Por M. Angélica Bezanilla, estudiante de eclesiología del Centro Santa María
“Existe una Iglesia que practica las ‘obras de misericordia’ pero no acepta regirse por el ‘Principio-Misericordia’. Y existe otra Iglesia configurada por este principio, el cual la lleva a propiciar aquellas obras, por supuesto, pero también la lleva -como a Dios y a Jesús- más allá de ellas. Entonces, practicar la misericordia es también tocar los ídolos, ‘los dioses olvidados’ -como certeramente los llama J. L. Sicre-, lo cual no significa que sean ya los dioses superados, pues siguen bien presentes, aunque encubiertos.” [1]

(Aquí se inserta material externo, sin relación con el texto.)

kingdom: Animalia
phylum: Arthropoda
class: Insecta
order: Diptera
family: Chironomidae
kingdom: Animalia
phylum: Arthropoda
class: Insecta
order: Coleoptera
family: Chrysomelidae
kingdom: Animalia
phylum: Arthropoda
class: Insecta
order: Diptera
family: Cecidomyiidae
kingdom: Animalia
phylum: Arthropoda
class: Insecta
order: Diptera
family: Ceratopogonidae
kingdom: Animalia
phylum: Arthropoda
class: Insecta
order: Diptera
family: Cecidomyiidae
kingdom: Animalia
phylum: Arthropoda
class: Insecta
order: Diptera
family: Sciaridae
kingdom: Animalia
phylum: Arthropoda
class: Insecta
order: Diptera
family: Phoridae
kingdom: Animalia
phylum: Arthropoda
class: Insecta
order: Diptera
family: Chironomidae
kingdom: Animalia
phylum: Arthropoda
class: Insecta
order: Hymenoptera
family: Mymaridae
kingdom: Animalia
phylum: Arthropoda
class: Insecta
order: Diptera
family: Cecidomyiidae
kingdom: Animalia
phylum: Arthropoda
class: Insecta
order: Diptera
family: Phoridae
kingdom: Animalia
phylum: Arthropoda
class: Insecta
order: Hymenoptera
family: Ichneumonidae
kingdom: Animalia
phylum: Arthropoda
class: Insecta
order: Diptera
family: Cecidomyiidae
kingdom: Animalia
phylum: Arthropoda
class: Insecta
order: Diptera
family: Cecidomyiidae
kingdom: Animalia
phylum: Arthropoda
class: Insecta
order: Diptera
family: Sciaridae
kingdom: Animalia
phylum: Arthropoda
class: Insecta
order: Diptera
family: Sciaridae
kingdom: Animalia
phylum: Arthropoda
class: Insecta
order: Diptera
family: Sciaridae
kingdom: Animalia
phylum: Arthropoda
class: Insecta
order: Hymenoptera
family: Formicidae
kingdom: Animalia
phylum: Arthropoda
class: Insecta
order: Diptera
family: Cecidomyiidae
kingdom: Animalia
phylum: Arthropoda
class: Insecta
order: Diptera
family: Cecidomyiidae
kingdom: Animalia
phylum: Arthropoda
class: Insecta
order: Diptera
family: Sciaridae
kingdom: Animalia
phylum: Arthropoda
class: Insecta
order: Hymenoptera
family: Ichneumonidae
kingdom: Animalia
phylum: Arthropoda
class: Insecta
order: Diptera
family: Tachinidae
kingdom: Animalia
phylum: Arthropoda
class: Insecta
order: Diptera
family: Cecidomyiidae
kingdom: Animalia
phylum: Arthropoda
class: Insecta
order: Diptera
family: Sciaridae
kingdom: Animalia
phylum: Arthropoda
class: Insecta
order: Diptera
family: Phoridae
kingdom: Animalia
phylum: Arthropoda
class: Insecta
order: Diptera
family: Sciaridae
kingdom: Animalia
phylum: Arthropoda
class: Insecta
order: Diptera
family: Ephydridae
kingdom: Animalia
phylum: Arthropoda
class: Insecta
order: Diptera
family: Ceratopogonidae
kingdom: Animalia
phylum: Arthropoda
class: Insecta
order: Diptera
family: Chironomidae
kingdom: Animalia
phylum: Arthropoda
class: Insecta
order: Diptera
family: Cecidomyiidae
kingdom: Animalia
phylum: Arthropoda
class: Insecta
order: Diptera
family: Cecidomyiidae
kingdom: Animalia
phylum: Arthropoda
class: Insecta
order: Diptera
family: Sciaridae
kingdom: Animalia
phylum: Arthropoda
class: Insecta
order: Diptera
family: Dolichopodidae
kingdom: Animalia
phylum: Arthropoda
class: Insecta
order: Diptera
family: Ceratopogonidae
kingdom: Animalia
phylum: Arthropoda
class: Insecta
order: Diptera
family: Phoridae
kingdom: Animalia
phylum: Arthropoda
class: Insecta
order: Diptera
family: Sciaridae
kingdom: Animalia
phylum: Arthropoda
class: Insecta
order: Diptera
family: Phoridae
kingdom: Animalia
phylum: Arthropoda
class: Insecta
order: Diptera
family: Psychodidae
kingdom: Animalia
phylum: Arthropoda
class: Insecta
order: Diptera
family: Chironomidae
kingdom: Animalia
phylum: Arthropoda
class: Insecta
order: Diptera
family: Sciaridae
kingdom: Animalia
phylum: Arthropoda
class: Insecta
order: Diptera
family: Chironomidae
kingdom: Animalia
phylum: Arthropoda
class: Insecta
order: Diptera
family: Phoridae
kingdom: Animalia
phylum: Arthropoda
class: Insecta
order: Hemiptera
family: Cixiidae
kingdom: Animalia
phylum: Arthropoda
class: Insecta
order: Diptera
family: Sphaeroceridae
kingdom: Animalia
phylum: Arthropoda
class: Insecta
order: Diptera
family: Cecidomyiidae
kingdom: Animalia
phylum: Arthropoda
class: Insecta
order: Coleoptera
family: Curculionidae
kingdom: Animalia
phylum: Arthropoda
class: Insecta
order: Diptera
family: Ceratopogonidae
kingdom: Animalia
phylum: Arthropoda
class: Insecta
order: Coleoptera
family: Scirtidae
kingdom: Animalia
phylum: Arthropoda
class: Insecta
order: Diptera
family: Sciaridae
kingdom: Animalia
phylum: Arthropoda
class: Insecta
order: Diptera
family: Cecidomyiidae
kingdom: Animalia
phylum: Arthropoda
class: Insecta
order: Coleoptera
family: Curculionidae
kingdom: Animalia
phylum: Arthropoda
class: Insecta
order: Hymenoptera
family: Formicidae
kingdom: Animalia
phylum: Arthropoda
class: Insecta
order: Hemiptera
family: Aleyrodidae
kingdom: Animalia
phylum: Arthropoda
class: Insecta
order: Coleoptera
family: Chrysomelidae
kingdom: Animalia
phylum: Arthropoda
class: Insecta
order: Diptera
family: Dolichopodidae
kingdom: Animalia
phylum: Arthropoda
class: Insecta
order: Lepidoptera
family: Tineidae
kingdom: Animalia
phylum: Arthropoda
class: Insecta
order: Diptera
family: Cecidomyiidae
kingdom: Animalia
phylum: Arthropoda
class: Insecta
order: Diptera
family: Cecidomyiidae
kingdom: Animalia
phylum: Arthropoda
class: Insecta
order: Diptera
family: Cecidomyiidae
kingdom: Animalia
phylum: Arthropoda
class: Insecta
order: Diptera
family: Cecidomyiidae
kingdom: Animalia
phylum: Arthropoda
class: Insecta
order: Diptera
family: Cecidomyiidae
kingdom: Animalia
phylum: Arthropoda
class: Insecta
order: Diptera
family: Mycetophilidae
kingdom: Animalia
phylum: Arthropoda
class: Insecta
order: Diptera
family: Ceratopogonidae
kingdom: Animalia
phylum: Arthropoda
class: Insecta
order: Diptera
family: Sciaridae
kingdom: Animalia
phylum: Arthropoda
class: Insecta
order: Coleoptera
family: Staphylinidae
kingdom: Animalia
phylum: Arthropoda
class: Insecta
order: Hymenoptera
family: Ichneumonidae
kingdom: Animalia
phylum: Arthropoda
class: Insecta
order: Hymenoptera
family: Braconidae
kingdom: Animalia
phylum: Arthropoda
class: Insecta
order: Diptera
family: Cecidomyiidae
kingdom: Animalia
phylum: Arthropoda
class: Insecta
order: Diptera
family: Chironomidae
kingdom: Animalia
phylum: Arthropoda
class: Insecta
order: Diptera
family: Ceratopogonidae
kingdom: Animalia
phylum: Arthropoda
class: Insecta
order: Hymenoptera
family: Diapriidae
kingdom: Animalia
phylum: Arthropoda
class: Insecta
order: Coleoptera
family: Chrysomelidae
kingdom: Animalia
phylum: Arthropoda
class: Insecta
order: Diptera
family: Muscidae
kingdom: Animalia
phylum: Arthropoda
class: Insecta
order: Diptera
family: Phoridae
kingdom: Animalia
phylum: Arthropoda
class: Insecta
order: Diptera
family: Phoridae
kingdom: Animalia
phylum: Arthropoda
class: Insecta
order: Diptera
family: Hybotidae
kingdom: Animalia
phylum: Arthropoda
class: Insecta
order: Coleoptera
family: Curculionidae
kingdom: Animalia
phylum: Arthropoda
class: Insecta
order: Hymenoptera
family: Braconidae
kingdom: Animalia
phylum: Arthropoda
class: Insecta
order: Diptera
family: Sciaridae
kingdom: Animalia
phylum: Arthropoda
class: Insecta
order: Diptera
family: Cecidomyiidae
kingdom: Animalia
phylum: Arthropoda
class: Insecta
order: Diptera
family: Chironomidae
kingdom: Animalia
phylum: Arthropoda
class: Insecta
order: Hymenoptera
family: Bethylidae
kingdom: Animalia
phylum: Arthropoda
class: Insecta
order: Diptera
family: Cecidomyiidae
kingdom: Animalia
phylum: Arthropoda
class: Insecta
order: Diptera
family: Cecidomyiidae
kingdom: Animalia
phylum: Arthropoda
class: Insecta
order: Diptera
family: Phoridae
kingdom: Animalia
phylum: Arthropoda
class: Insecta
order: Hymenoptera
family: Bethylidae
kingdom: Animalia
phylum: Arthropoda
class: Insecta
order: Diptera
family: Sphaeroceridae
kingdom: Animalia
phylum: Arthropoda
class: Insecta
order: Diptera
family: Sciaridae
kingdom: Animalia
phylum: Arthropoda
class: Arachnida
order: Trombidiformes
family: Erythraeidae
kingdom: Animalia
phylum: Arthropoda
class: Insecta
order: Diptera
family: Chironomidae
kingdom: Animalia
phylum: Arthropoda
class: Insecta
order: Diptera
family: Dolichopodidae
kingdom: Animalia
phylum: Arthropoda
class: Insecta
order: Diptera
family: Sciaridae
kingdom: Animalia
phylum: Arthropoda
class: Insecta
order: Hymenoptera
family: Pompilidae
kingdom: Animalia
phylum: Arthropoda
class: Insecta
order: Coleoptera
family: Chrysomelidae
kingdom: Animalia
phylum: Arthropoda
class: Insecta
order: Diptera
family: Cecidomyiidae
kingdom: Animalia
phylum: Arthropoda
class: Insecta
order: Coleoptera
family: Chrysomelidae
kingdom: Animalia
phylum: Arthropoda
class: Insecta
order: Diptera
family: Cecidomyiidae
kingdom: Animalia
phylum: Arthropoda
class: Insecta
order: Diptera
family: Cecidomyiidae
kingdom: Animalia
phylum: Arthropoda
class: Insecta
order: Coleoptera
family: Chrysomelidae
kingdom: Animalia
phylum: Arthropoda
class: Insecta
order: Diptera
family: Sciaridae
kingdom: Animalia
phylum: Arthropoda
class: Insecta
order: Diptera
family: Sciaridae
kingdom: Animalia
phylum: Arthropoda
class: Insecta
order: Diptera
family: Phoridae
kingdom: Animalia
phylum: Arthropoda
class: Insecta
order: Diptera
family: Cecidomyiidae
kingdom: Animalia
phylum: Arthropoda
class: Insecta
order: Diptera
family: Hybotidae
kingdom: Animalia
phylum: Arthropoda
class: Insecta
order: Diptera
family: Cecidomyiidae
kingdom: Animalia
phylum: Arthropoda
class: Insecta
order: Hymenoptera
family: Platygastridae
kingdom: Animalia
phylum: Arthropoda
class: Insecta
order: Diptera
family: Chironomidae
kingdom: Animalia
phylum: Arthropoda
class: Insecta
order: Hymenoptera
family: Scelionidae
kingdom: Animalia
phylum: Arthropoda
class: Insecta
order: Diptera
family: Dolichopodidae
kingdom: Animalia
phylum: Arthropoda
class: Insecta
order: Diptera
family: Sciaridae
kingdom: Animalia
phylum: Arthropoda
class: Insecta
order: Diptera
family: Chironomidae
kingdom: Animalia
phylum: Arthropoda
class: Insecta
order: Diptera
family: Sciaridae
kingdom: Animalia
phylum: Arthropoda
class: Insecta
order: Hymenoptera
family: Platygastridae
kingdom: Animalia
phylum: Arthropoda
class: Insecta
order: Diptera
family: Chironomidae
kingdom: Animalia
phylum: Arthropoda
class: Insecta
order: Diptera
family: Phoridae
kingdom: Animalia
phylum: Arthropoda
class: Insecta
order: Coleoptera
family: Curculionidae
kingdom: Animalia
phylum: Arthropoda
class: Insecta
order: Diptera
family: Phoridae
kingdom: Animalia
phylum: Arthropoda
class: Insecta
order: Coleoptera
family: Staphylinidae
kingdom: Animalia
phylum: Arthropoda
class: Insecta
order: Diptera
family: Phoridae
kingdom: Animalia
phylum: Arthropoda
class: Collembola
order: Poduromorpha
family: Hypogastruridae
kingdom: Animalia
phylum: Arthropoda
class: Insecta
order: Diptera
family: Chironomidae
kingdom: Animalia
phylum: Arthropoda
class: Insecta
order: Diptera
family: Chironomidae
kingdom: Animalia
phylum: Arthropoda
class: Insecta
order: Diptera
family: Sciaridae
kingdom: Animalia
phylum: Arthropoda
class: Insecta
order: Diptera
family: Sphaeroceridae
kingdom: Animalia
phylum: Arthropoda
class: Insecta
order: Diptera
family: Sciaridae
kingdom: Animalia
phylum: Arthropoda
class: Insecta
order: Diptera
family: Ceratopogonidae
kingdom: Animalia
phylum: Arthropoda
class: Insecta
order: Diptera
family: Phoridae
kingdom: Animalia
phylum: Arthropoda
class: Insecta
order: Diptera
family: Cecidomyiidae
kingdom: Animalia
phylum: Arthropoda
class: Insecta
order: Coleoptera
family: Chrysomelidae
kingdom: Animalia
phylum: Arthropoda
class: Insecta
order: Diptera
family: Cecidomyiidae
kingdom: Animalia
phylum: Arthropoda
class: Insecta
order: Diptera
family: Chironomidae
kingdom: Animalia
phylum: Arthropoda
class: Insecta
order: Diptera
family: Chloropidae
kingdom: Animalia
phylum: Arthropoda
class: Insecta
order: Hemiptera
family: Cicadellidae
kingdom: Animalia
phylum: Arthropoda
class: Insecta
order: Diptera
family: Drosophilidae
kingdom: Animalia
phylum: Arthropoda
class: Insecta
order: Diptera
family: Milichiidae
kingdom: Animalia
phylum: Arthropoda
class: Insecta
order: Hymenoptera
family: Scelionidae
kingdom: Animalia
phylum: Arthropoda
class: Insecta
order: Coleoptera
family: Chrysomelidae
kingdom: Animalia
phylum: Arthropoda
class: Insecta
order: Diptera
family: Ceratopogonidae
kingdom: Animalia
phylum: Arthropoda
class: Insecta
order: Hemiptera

Para que haya Iglesia debe existir comunidad y una experiencia vital de Jesucristo. Según el artículo de Jon Sobrino que cito anteriormente, aquello que estructura el actuar de Jesús es la misericordia. Es por esto que una Iglesia verdadera debe parecerse en esta característica a Jesús y a las primeras comunidades cristianas que fueron fieles en conservar las enseñanzas de Jesús y los apóstoles. Éstas se caracterizaban, entre otras cosas, por estar unidas en la oración, vivir la solidaridad profunda compartiendo el pan y repartiendo los bienes según la necesidad de cada uno.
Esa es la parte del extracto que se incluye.